* _EXERCISE PROMPT_
The entries that follow must be written out exactly, without any of the pictures they contain.

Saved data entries

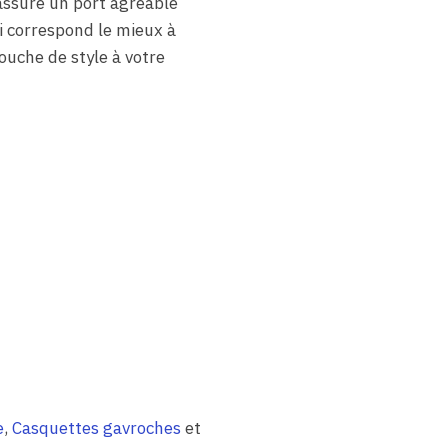
 assure un port agréable
ui correspond le mieux à
ouche de style à votre
e
,
Casquettes gavroches
et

* _RESULT BELOW_
 assure un port agréable
ui correspond le mieux à
ouche de style à votre
e
,
Casquettes gavroches
et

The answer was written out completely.